Should my mom have revealed her secret? I think so. I don’t believe that all secrets are damaging, or that we should live our lives as open books, for anyone to read. But here’s a simple rule that I think helps: If a secret is causing pain, to you or those close to you, then it’s time to consider whether to let it go.

Your quest is going to resonate with anyone who's into family history (and anyone who loves a good mystery), but the cultural aspect of this story took you way above and beyond the casual visit to MyFamilyTree.com. During the writing process, did the balance come naturally or were you making conscious choices about how to integrate personal story and social comment?
Good writing always involves conscious choice. I saw my mom, and my aunt, as being part of a much larger canvass, and I wanted to connect them, seamlessly if I could, to the social forces that shaped them—immigration, poverty, Depression-era Detroit, wartime, the evolution of public mental hospitals into huge institutions, aided by a legal system that handled allegations of insanity as more akin to a crime than a medical problem.

Readers will visit a time and place that is familiar to them, and yet will seem very different. My aunt’s stay at the hospital known as Eloise—which at its peak had more than 10,000 residents, half of whom were psychiatric patients—spanned two eras in the treatment of the mentally ill. That allowed me to marry the narrative of her life to the narrative of the revolution in mental health treatment that occurred in the 1950s, 1960s and 1970s.

The memoir genre has taken some serious hits in the last few years with high profile books turning out to be BS, buyers and reviewers getting skeptical, and legal reviews intensifying. Care to wax philosophical about any of that?
On a Facebook discussion recently, the question came up: How far should memoir writers go in reconstructing scenes and dialogue?

The answer might seem obvious, but as you said, a few high-profile memoirs have gone beyond reconstructed dialogue.

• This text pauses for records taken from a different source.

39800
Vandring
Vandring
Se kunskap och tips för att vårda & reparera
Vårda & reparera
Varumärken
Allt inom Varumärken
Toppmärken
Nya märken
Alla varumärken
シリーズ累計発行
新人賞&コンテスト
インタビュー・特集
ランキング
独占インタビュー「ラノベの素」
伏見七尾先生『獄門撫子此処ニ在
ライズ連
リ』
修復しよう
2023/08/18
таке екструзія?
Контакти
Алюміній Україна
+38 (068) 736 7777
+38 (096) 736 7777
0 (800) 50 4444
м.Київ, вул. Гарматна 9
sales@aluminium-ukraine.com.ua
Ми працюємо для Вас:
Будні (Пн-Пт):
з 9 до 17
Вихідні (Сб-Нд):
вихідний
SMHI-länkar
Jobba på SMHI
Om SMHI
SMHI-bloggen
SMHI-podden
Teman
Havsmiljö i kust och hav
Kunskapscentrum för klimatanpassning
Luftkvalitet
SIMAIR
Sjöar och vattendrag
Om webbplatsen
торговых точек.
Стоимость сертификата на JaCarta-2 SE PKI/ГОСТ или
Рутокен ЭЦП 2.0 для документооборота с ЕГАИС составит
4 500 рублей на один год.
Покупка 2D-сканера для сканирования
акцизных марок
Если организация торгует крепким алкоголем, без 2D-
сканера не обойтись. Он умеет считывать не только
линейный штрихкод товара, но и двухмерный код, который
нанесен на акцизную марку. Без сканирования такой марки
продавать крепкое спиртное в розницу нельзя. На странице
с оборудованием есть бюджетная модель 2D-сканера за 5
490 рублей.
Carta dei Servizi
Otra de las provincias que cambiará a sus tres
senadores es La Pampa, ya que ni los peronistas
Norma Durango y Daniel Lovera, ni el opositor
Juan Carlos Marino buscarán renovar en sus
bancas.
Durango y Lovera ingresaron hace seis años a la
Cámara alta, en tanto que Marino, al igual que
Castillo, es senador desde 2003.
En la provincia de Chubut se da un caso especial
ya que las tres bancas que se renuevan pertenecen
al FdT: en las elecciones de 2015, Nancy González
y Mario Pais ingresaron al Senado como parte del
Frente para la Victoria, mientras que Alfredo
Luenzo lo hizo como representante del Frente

Some memoir writers even argue that invention (based on memory, of course) is legitimate — because truth, they say, is in the eye of the beholder anyway.

I draw a harder line. I favor the rough edges of memory over neat and pretty reconstructions. (More interesting, usually.) Invention? That's why we have novels.

Readers, I think, are smart. They know that most writers don't have notes or documents to back up dialogue from long ago. So what's the problem? In a word: Credibility. As a writer, I want readers to grant me some license to tell my story. But if I present lengthy dialogue as fact, I risk losing their trust—and their interest. Bad deal for me.

Steve, thanks for your time. Before I let you go, I have to ask: What are you reading?
Never enough! As a nonfiction writer, I often myself gravitating toward fiction when I leave the keyboard for the day. I love history, but writers of history tell their stories at lengths that require a kind of monogamy that I’m not always willing to spare. I spent a month last fall immersed in Team of Rivals, a book that I wish I could call my own.

Since then, I’ve read Charles Lane’s remarkable account of a post-Civil War massacre in Louisiana, The Day Freedom Died; a collection of novelist Michael Chabon’s essays, Maps and Legends; novelist Dennis Lehane’s The Given Day (set in Boston at the time of the 1918-19 police strike), and novelist Kate Atkinson’s When Will There Be Good News.

Two memoirs that have stayed with me for several years: Roya Hakakian’s Journey From the Land of No, about growing up in revolutionary Tehran, and Ann Patchett’s Truth and Beauty, perhaps the most honest writing about friendship I’ve had the chance to read.

Comments

Excellent interview. I'm looking forward to reading the book!